Table 3 summarizes the results of three popular multi‑object tracking algorithms— SORT, ByteTrack, and OCSORT on our Tracking Dataset. Among the contenders, OCSORT achieves the best overall accuracy, posting the highest MOTA (0.93) and IDF1 (0.91) as well as leading Recall (0.95), all while matching the top Precision (0.98). These results validate our choice of OCSORT as the tracking backbone for downstream gait‑analysis, offering the best balance between detection accuracy and identity continuity in dense, visually challenging poultry‑house scenes.

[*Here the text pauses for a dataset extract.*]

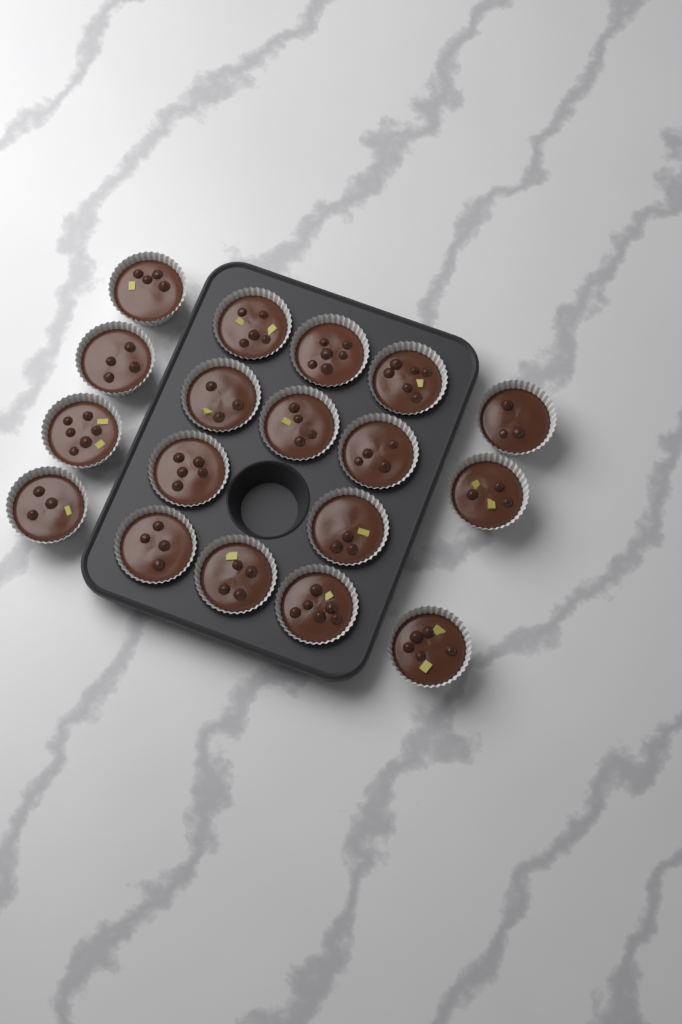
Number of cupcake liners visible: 18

Table 4 compares the performance of conventional logistic regression (LR) and a recurrent LSTM model. A moderate temporal context (L=15) combined with a narrow stride (W =5) delivers the strongest single-label (Top-1) performance for LR at 62.82%. In contrast, the same configuration yields the highest Top-2 accuracy for the LSTM at 92.30%, indicating that the recurrent architecture more reliably ranks the correct class within the top two predictions—an attractive property when minor mis-ordering is acceptable in practice.